DATA EXTRACT:

=== Section Start ===

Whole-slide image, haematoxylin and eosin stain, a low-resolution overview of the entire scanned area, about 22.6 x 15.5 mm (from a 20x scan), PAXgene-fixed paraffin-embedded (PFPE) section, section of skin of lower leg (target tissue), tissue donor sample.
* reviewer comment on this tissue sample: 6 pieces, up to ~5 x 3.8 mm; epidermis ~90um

=== Section End ===
=== Section Start ===

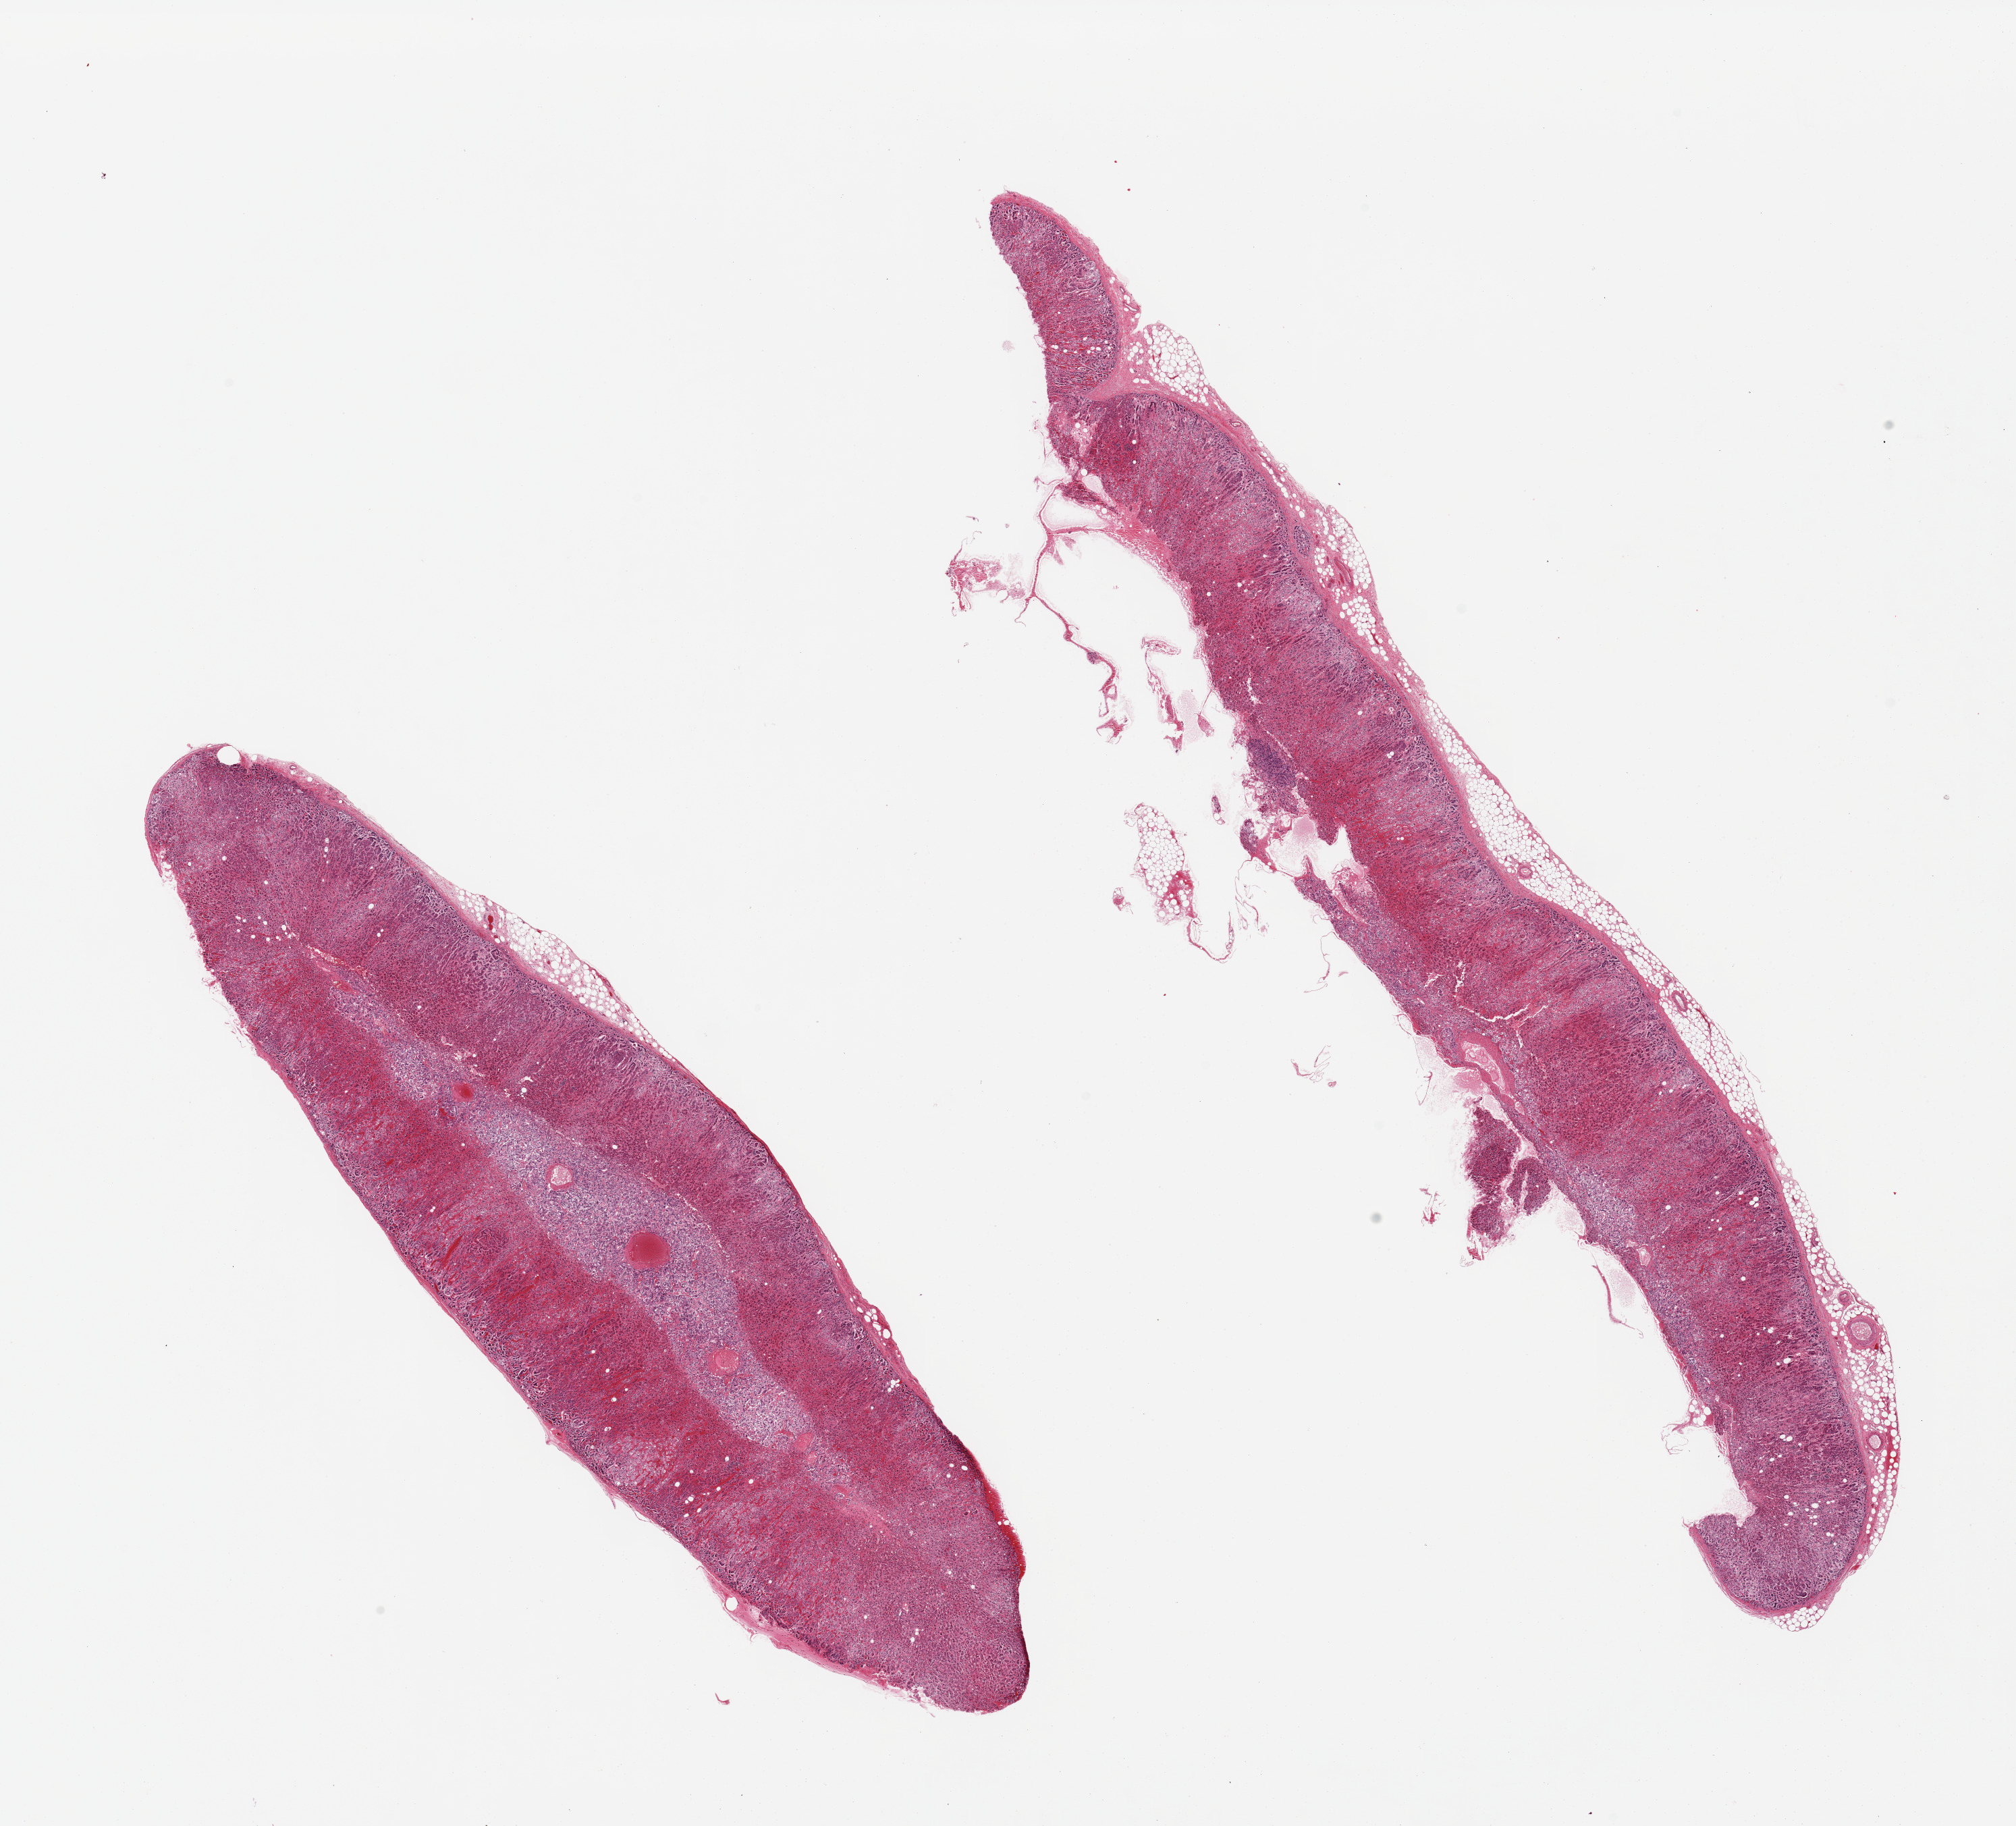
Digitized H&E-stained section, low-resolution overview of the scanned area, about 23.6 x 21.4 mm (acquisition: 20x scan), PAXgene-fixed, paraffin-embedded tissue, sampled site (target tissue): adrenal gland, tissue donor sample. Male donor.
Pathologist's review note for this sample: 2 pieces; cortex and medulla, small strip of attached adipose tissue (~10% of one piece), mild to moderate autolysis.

=== Section End ===
=== Section Start ===

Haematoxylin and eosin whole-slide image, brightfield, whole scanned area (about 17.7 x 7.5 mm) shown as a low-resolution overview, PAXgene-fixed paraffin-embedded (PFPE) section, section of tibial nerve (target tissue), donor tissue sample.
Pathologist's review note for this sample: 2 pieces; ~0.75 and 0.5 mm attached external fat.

=== Section End ===

EXERCISE:
Within the material above, copy exactly the lines from the line that holds "Whole-slide image, haematoxylin" up to and including the line that holds "mm; epidermis ~90um".

RESPONSE TO THIS TASK:
Whole-slide image, haematoxylin and eosin stain, a low-resolution overview of the entire scanned area, about 22.6 x 15.5 mm (from a 20x scan), PAXgene-fixed paraffin-embedded (PFPE) section, section of skin of lower leg (target tissue), tissue donor sample.
* reviewer comment on this tissue sample: 6 pieces, up to ~5 x 3.8 mm; epidermis ~90um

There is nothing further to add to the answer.